▸ **AUFGABE A**
Stelle bitte jede Zeile der Auflistung weiter unten als JSON-Liste von Zeichenketten dar, eine Zeichenkette pro Zeile und ohne Leerzeilen. Die Bilder lässt du in der Antwort weg.

▸ **VORLIEGENDER AUSZUG**
————————
Die evangelische Landeskirche bittet ihre Mitglieder daher in der Karwoche, die mit dem Palmsonntag heute beginnt, mit Andachten zu Hause die heilige Woche zu begehen. So sollen liturgische Texte und Lieder gesprochen, gebetet und gesungen werden. Sie empfiehlt ein festes Ritual an jedem Tag der Woche, bis einschließlich 11. April. „Es wird empfohlen, eine Kerze anzuzünden und sie ins Fenster zu stellen. Am Karfreitag sollte die Andacht zur Sterbestunde Jesu um 15 Uhr gefeiert werden. Dazu werden die Kirchenglocken im ganzen Land läuten. Am Ostersonntag wird als Termin der Andacht 10 Uhr vorgeschlagen. Für 10:15 Uhr rufen die Handreichungen dazu auf, das Lied „Christ ist erstanden“ zu singen. Die Andacht für Gründonnerstag enthält auch eine Möglichkeit, im Familienkreis das Abendmahl zu feiern“, heißt in einer Pressemitteilung im Namen von Landesbischof Christoph Meyns.
————————
▸ **BEREITGESTELLTE DATEN**

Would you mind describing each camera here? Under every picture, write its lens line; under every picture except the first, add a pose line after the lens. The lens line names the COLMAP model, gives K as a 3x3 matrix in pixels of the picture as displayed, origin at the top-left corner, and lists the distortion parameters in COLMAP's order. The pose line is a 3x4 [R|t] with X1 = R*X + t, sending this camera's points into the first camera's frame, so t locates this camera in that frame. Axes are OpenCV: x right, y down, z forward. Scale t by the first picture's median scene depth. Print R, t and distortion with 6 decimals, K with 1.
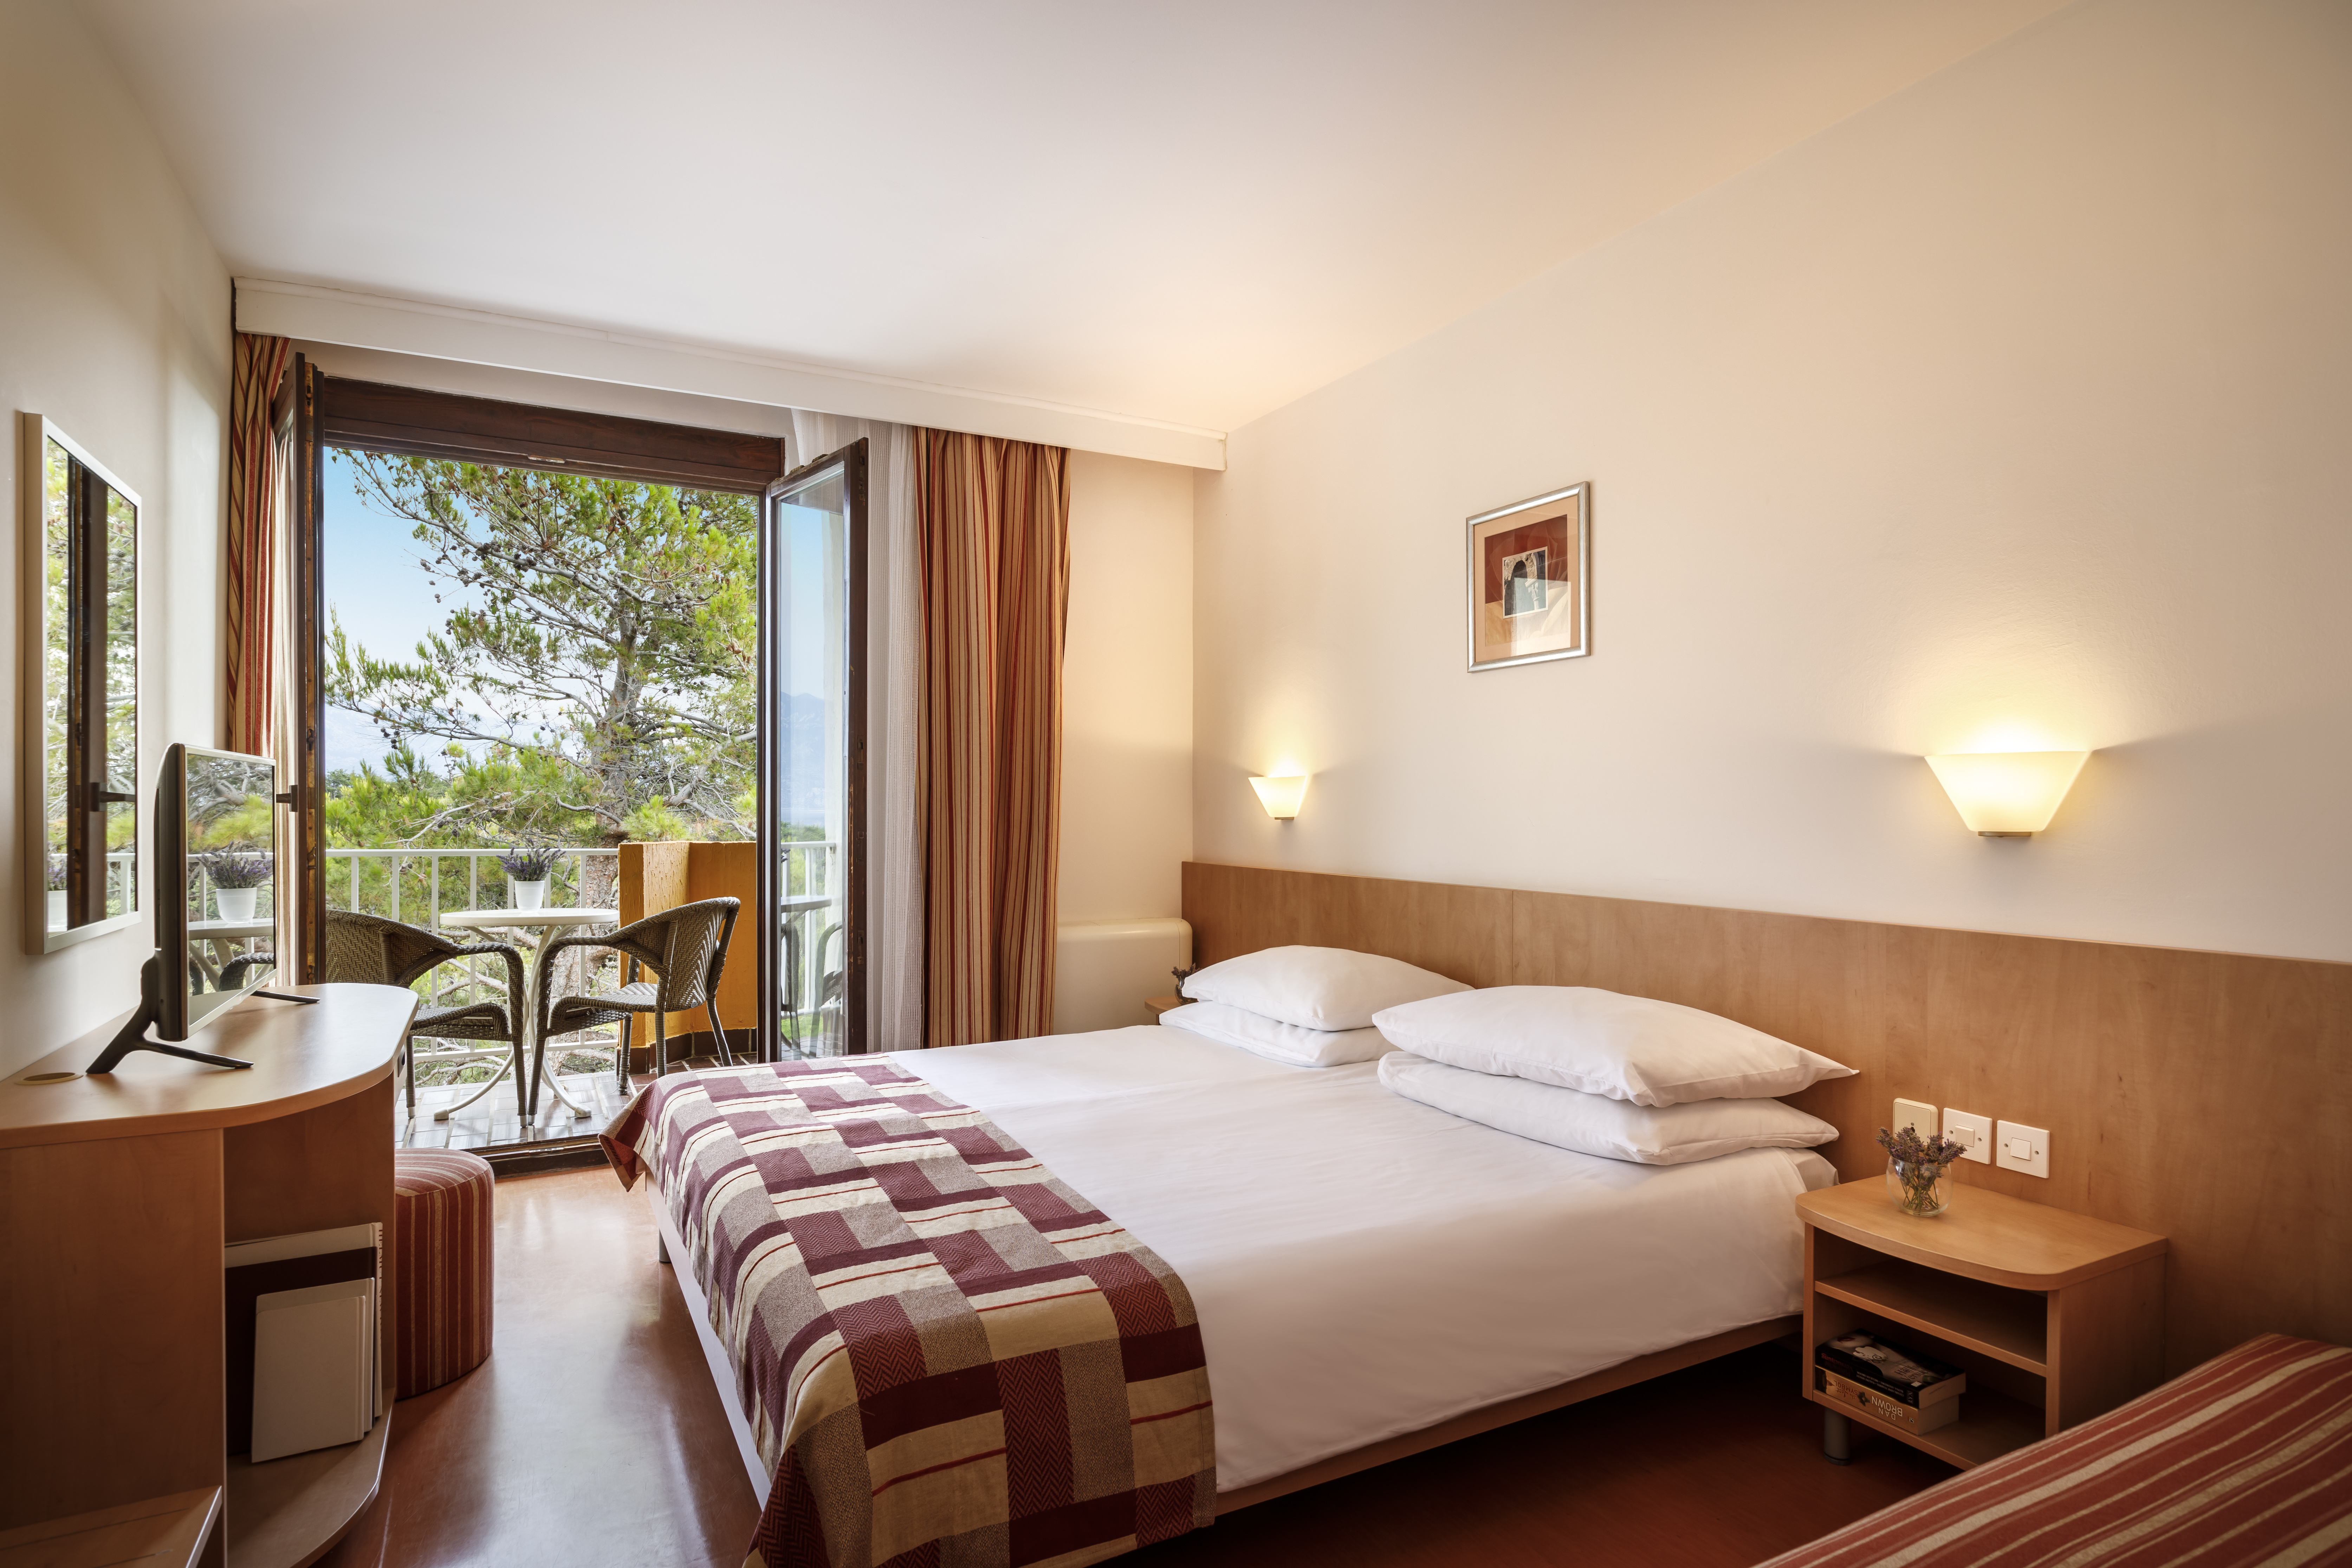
lens RADIAL K [[1248.6, 0, 1186.0], [0, 1248.6, 768.0], [0, 0, 1]] dist [0.002226, 0.000509]
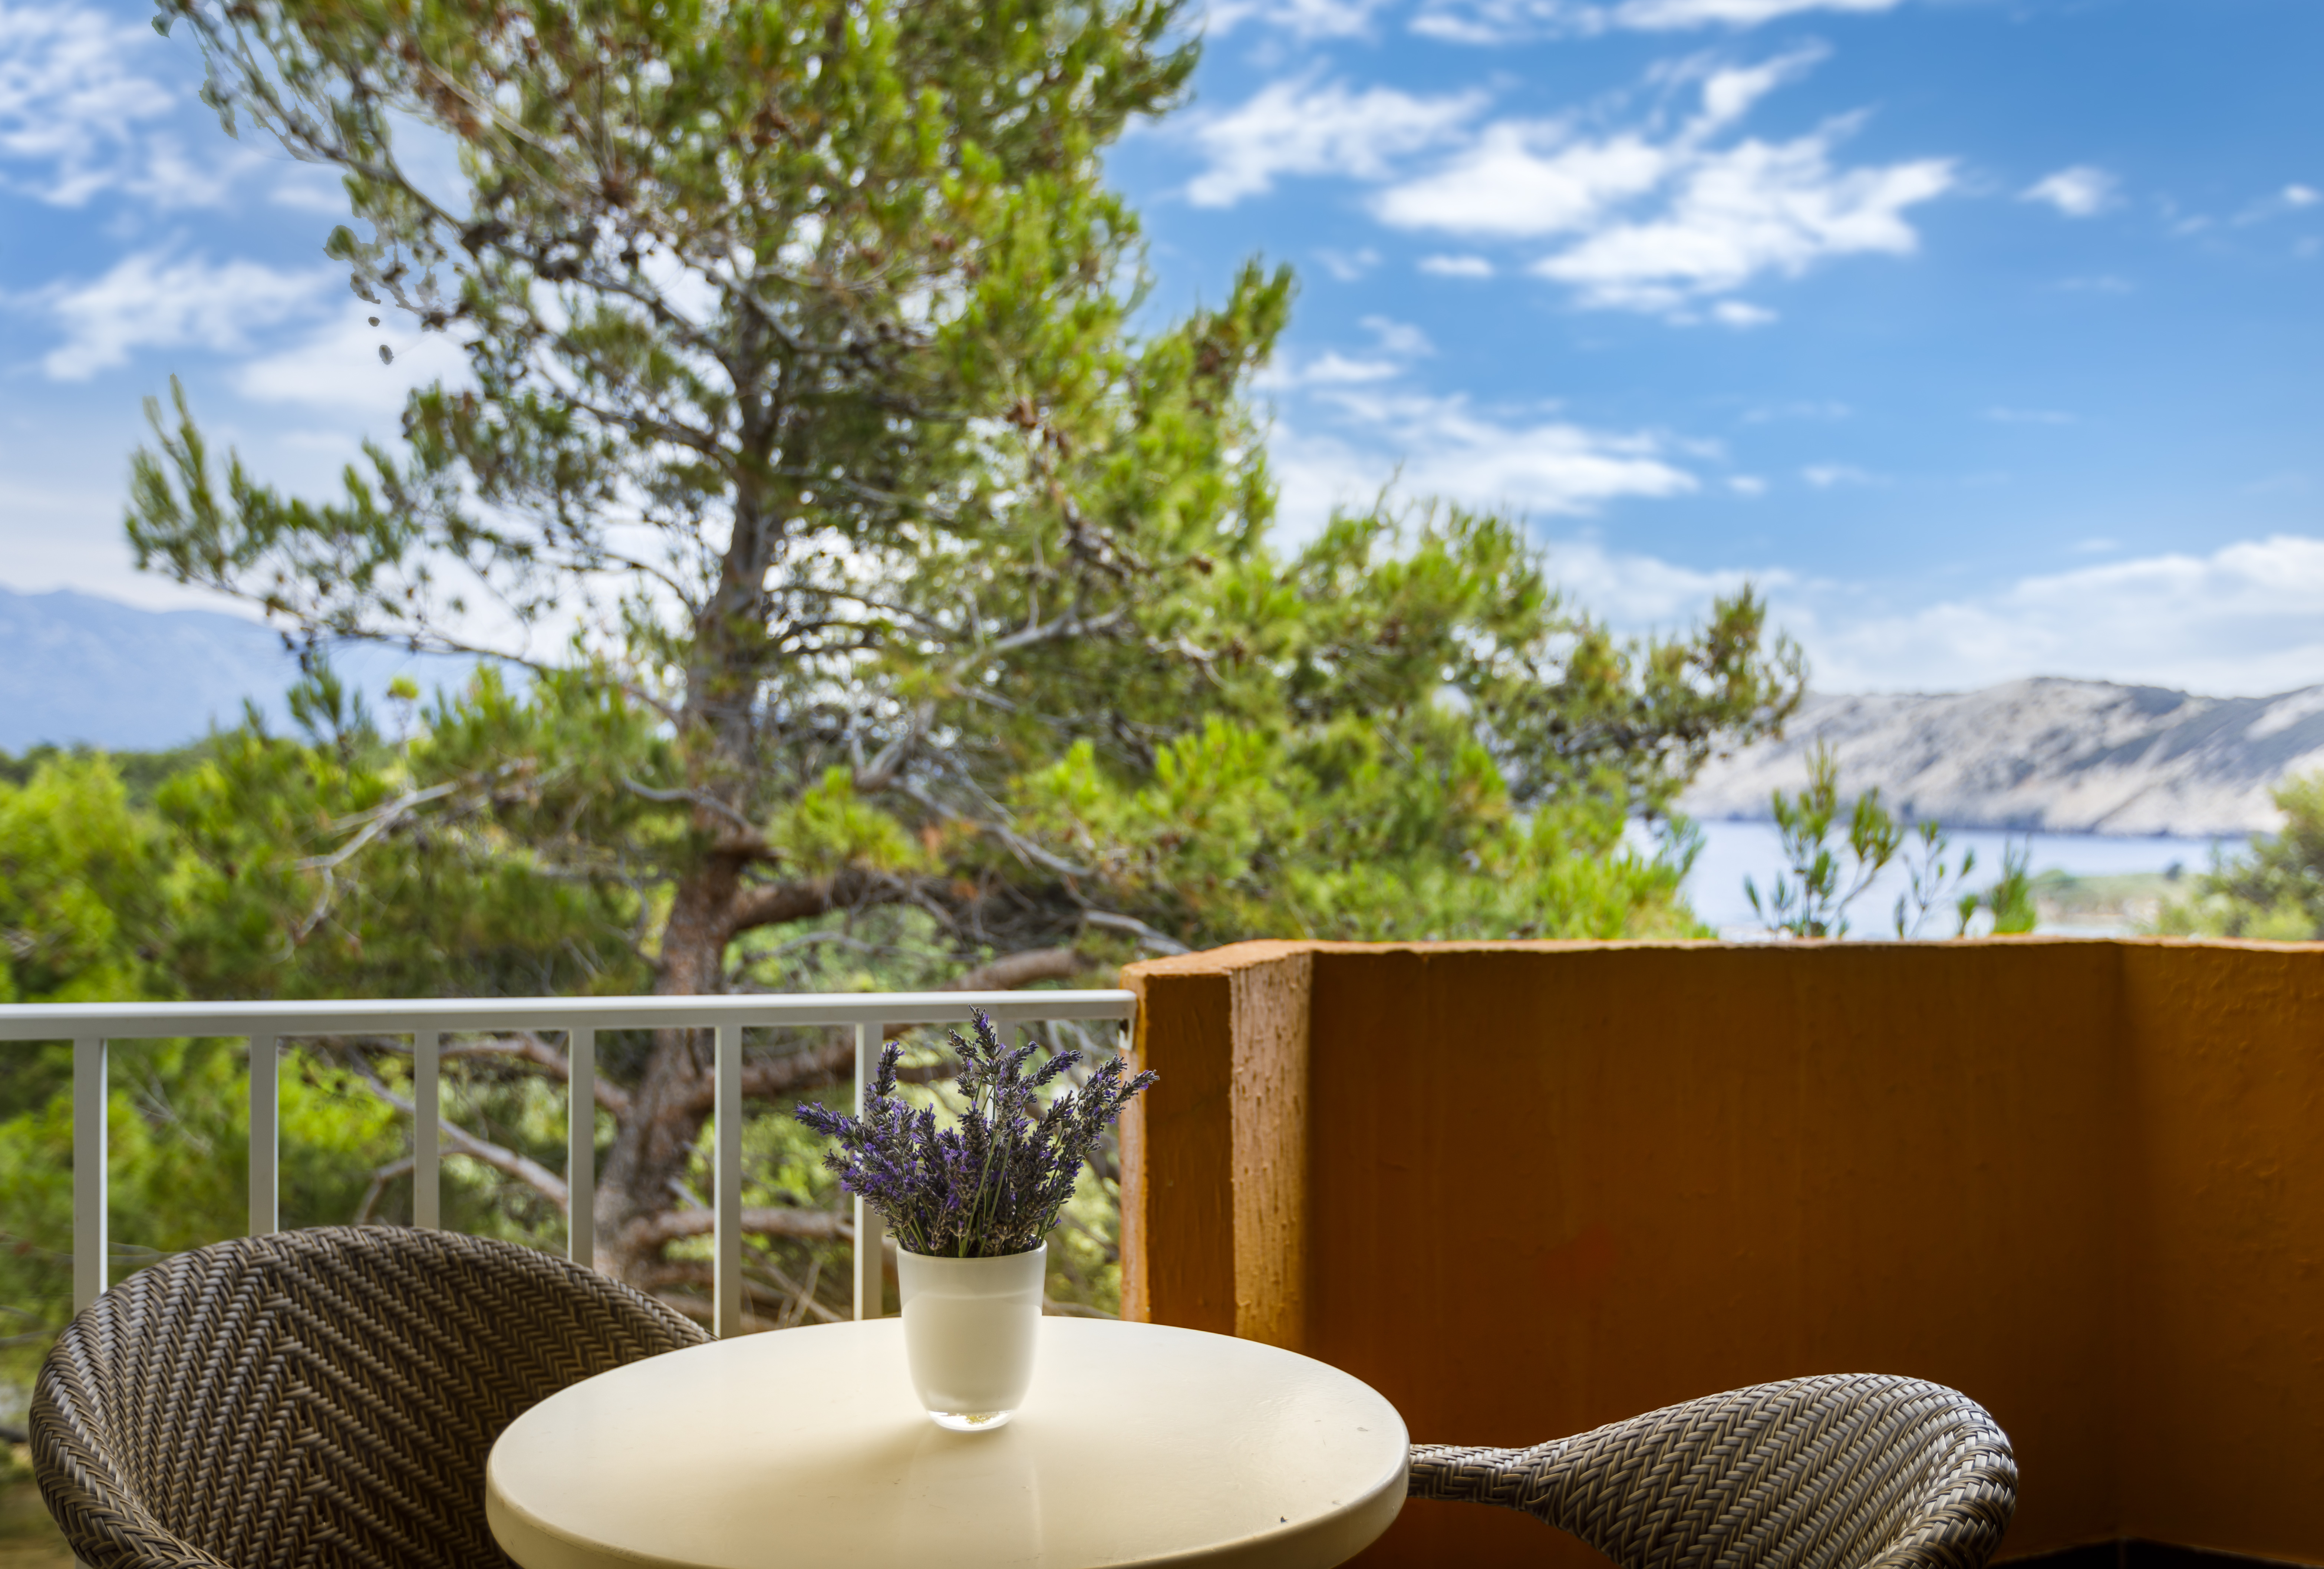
lens RADIAL K [[1938.7, 0, 1161.1], [0, 1938.7, 795.9], [0, 0, 1]] dist [0.033625, 0.001460]
pose [[0.986953, 0.007562, -0.160830, -0.173164], [-0.003320, 0.999640, 0.026627, 0.011579], [0.160973, -0.025746, 0.986623, 0.290269]]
————————
▸ **AUFGABE B**
Gib aus dem Auszug über die Hausandachten in der Karwoche den Abschnitt von "Die evangelische Landeskirche" bis "Landesbischof Christoph Meyns." wortgetreu wieder.

▸ **ERGEBNIS A**
[
  "Would you mind describing each camera here? Under every picture, write its lens line; under every picture except the first, add a pose line after the lens. The lens line names the COLMAP model, gives K as a 3x3 matrix in pixels of the picture as displayed, origin at the top-left corner, and lists the distortion parameters in COLMAP's order. The pose line is a 3x4 [R|t] with X1 = R*X + t, sending this camera's points into the first camera's frame, so t locates this camera in that frame. Axes are OpenCV: x right, y down, z forward. Scale t by the first picture's median scene depth. Print R, t and distortion with 6 decimals, K with 1.",
  "lens RADIAL K [[1248.6, 0, 1186.0], [0, 1248.6, 768.0], [0, 0, 1]] dist [0.002226, 0.000509]",
  "lens RADIAL K [[1938.7, 0, 1161.1], [0, 1938.7, 795.9], [0, 0, 1]] dist [0.033625, 0.001460]",
  "pose [[0.986953, 0.007562, -0.160830, -0.173164], [-0.003320, 0.999640, 0.026627, 0.011579], [0.160973, -0.025746, 0.986623, 0.290269]]"
]

▸ **ERGEBNIS B**
Die evangelische Landeskirche bittet ihre Mitglieder daher in der Karwoche, die mit dem Palmsonntag heute beginnt, mit Andachten zu Hause die heilige Woche zu begehen. So sollen liturgische Texte und Lieder gesprochen, gebetet und gesungen werden. Sie empfiehlt ein festes Ritual an jedem Tag der Woche, bis einschließlich 11. April. „Es wird empfohlen, eine Kerze anzuzünden und sie ins Fenster zu stellen. Am Karfreitag sollte die Andacht zur Sterbestunde Jesu um 15 Uhr gefeiert werden. Dazu werden die Kirchenglocken im ganzen Land läuten. Am Ostersonntag wird als Termin der Andacht 10 Uhr vorgeschlagen. Für 10:15 Uhr rufen die Handreichungen dazu auf, das Lied „Christ ist erstanden“ zu singen. Die Andacht für Gründonnerstag enthält auch eine Möglichkeit, im Familienkreis das Abendmahl zu feiern“, heißt in einer Pressemitteilung im Namen von Landesbischof Christoph Meyns.